◆ **Assignment**: For the listing below, return the line containing "histopathology image of", the line containing "is a micrograph", and all lines in between, exactly as written and nothing else.
=-=-=
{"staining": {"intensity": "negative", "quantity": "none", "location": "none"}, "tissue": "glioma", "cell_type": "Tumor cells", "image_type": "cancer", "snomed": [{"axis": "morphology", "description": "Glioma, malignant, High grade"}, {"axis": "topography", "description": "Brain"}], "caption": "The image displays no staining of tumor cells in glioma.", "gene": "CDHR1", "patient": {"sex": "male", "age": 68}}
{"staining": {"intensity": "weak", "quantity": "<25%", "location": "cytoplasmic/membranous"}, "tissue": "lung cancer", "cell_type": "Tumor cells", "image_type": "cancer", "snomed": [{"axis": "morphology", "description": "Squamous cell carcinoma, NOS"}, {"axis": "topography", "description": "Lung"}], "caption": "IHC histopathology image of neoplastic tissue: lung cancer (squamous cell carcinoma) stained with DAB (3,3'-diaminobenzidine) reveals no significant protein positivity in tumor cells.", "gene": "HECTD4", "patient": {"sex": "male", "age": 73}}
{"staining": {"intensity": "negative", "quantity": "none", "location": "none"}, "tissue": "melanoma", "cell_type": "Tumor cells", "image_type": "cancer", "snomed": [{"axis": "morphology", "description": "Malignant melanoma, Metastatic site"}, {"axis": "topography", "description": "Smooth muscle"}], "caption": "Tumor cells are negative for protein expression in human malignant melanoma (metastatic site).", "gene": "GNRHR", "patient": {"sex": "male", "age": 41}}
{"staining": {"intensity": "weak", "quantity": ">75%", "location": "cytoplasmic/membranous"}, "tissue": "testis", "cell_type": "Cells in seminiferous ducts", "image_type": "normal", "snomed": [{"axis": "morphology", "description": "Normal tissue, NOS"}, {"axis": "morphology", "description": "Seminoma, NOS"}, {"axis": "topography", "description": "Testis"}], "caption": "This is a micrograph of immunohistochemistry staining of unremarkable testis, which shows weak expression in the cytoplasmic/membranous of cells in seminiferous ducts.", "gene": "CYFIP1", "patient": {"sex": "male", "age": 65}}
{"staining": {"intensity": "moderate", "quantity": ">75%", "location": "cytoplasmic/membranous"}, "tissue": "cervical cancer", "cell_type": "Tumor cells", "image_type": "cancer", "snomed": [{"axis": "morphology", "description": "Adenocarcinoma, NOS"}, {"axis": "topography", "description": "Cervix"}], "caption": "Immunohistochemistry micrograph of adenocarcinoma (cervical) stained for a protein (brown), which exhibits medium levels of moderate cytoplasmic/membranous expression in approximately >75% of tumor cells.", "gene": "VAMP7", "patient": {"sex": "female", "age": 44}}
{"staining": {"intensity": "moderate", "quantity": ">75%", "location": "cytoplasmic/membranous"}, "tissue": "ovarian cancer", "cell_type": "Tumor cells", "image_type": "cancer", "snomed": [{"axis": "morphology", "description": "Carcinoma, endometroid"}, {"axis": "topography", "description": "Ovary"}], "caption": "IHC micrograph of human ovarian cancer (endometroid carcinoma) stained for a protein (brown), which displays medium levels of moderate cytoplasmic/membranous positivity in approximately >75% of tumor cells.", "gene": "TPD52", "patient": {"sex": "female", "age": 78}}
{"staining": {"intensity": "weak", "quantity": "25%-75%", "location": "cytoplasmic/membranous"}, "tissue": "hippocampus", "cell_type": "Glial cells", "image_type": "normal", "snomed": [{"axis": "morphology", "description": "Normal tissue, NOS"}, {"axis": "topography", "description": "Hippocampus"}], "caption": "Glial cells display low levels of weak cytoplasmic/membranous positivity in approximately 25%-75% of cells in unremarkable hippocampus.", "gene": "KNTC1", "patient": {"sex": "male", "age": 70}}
=-=-=
◆ **Task response**:
{"staining": {"intensity": "weak", "quantity": "<25%", "location": "cytoplasmic/membranous"}, "tissue": "lung cancer", "cell_type": "Tumor cells", "image_type": "cancer", "snomed": [{"axis": "morphology", "description": "Squamous cell carcinoma, NOS"}, {"axis": "topography", "description": "Lung"}], "caption": "IHC histopathology image of neoplastic tissue: lung cancer (squamous cell carcinoma) stained with DAB (3,3'-diaminobenzidine) reveals no significant protein positivity in tumor cells.", "gene": "HECTD4", "patient": {"sex": "male", "age": 73}}
{"staining": {"intensity": "negative", "quantity": "none", "location": "none"}, "tissue": "melanoma", "cell_type": "Tumor cells", "image_type": "cancer", "snomed": [{"axis": "morphology", "description": "Malignant melanoma, Metastatic site"}, {"axis": "topography", "description": "Smooth muscle"}], "caption": "Tumor cells are negative for protein expression in human malignant melanoma (metastatic site).", "gene": "GNRHR", "patient": {"sex": "male", "age": 41}}
{"staining": {"intensity": "weak", "quantity": ">75%", "location": "cytoplasmic/membranous"}, "tissue": "testis", "cell_type": "Cells in seminiferous ducts", "image_type": "normal", "snomed": [{"axis": "morphology", "description": "Normal tissue, NOS"}, {"axis": "morphology", "description": "Seminoma, NOS"}, {"axis": "topography", "description": "Testis"}], "caption": "This is a micrograph of immunohistochemistry staining of unremarkable testis, which shows weak expression in the cytoplasmic/membranous of cells in seminiferous ducts.", "gene": "CYFIP1", "patient": {"sex": "male", "age": 65}}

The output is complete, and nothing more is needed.